The fact that a non-standards-track document did something that's potentially harmful doesn't make it OK. Saying that problems won't occur based upon such short-term implementation experience with this type of issue is ludicrous; the nature of the issue is long-term encroachment and setting precedent.

>>  * Section 3 The WWW-Authenticate Response Header Field
>> The draft references the quoted-string ABNF from HTTP, but changes its processing in a later paragraph:
>> """In all these cases, no character quoting will occur, as senders are prohibited from using the %5C ('\') character."""
>> This is at best surprising (as many readers will reasonably surmise that using the quoted-string ABNF implies that the same code can be used).
>> Please either use quoted-string as defined (i.e., with escaping).
> This parameter definition was a result of significant working group discussion and reflects a solid consensus position.  Using the quoted string BNF makes it clear, per Julian Reschke’s suggestions, that generic parameter parsing code can be safely used.  Whereas prohibiting the use of backslash quoting by senders also makes it clear that custom implementations can directly utilize the parameter values as transmitted without performing any quote processing.
> In short, the spec doesn’t change the processing of quoted strings.  It simply restricts the set of legal input characters within the quoted strings.

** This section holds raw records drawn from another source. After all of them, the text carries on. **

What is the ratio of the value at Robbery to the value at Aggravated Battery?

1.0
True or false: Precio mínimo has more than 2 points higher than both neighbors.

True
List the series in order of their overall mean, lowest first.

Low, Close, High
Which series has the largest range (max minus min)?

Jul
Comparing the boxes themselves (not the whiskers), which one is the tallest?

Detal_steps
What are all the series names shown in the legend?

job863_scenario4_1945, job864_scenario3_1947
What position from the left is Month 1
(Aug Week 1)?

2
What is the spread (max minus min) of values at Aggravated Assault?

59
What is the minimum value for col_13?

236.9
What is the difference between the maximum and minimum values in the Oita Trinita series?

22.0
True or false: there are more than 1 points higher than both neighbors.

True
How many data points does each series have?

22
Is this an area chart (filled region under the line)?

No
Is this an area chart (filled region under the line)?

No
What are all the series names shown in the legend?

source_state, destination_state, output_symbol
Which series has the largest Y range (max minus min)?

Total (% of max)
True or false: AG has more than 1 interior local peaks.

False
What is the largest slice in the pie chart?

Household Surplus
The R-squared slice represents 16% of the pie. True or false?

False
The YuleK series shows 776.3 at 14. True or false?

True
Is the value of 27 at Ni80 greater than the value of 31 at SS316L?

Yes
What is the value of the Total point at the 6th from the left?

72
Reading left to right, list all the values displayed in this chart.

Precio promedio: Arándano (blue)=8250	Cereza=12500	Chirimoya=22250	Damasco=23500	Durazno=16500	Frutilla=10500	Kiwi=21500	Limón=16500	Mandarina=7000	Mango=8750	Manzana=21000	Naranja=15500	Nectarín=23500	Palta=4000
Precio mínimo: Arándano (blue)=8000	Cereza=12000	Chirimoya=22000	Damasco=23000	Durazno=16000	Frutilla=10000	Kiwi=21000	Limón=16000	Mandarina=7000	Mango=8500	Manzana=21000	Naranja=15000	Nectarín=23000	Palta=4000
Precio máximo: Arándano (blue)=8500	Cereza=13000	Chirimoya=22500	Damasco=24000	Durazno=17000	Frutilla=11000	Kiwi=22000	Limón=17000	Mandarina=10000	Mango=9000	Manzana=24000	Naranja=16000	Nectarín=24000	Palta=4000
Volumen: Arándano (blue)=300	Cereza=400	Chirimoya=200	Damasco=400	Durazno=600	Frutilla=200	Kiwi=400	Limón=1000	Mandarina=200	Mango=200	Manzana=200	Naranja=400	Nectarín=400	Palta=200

See follow-up discussion with Julian.

>> * Section 3 The WWW-Authenticate Response Header Field
>> The difference between a realm and a scope is not explained. Are the functionally equivalent, just a single value vs. a list?
> Realm is as defined by HTTPbis.  It says that “The realm value is a string, generally assigned by the origin server, which can have additional semantics specific to the authentication scheme.”


> The Bearer specification intentionally adds no extra semantics to the realm definition.  Whereas the scope parameter is defined as an order-independent space-separated list of scope values.  The contextual meaning of both the realm and scope parameters is deployment-dependent.

That's not a great story for interop. How are people actually supposed to use them? Can you at least give an example?

>>  Do you really intend to disallow *all* extension parameters on the challenge?
> Yes.  There was an explicit working group consensus decision to do so.

It would be good to note this.

>> Also, the scope, error, error_description and error_uri parameters all specify only a quoted-string serialisation. HTTPbis strongly suggests that new schemes allow both forms, because implementation experience has shown that implementations will likely support both, no matter how defined; this improves interoperability (see p7 2.3.1).
> Once again, the current text reflects a consensus decision of the working group.  It was viewed that requiring support for multiple ways of doing the same thing unnecessarily complicated implementations without any compensating benefit; better to support one syntax for each semantic operation and require all implementations to use it.

And I'm sure you're aware that the goal of this text in HTTPbis is to encourage reuse of code, rather than having multiple implementations of slightly different things. This is doubly true when you're not actually defining the syntax, but instead reusing syntax from elsewhere (HTTP), which already has parsers and generators implemented. 

>> * General
>> The draft currently doesn't mention whether Bearer is suitable for use as a proxy authentication scheme. I suspect it *may*; it would be worth discussing this with some proxy implementers to gauge their interest (e.g., Squid).
> Who would you recommend review the draft from this perspective?